EXERCISE MATERIAL:
· · · ·

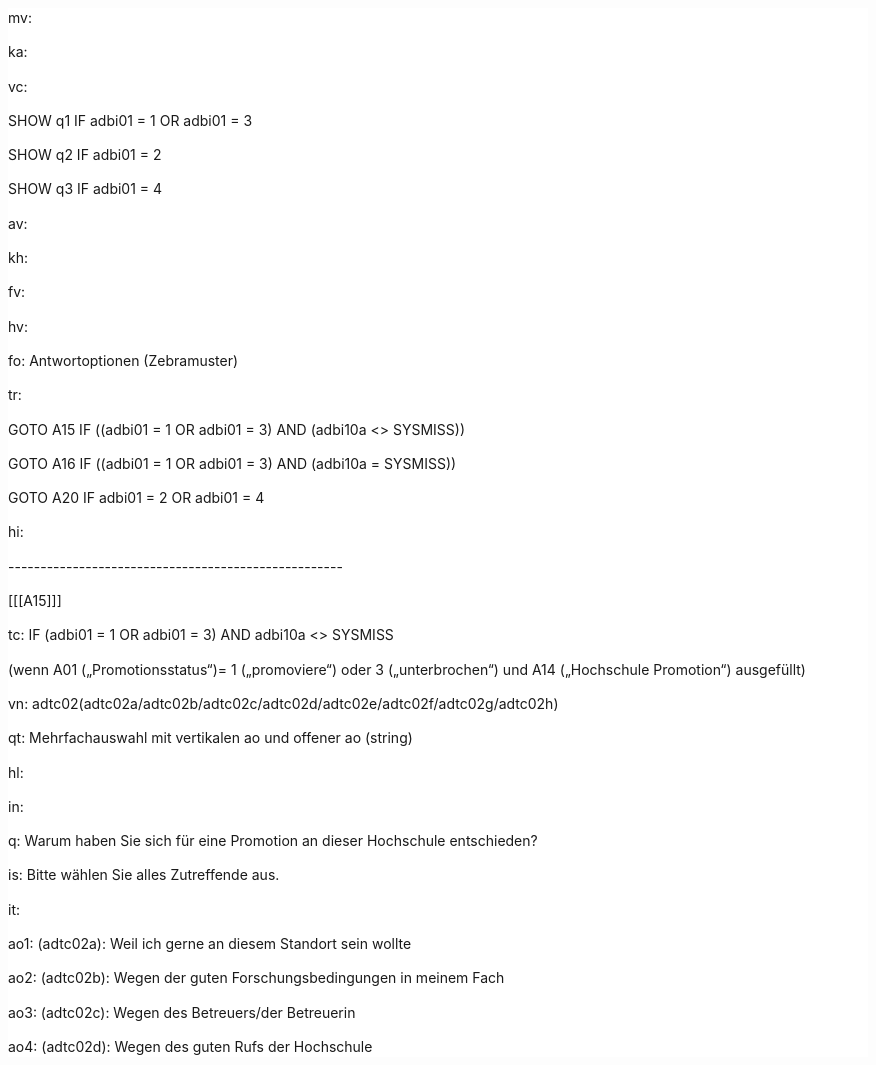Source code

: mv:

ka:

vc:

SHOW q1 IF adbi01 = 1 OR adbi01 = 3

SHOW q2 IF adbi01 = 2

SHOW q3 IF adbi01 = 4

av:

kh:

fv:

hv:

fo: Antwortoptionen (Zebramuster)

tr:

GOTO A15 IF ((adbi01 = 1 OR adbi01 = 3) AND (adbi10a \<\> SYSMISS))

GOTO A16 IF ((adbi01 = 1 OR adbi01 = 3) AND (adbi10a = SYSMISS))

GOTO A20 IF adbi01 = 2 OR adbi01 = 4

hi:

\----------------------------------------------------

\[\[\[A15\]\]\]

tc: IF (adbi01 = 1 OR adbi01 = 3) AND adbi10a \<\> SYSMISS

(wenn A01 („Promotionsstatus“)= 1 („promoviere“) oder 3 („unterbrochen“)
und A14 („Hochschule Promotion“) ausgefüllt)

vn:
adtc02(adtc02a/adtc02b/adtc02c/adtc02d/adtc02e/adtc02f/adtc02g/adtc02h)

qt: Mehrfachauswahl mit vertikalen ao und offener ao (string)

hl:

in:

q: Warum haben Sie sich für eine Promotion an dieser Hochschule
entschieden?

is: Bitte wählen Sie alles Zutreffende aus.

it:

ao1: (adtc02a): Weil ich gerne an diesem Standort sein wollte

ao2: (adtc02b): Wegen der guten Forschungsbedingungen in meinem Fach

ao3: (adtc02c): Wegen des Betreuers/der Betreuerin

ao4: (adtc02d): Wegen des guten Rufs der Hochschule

· · · ·

TASK TO CARRY OUT: Whenever a line in the records contains the word "GOTO", copy that line.

OUTPUT OF THE TASK:
GOTO A15 IF ((adbi01 = 1 OR adbi01 = 3) AND (adbi10a \<\> SYSMISS))
GOTO A16 IF ((adbi01 = 1 OR adbi01 = 3) AND (adbi10a = SYSMISS))
GOTO A20 IF adbi01 = 2 OR adbi01 = 4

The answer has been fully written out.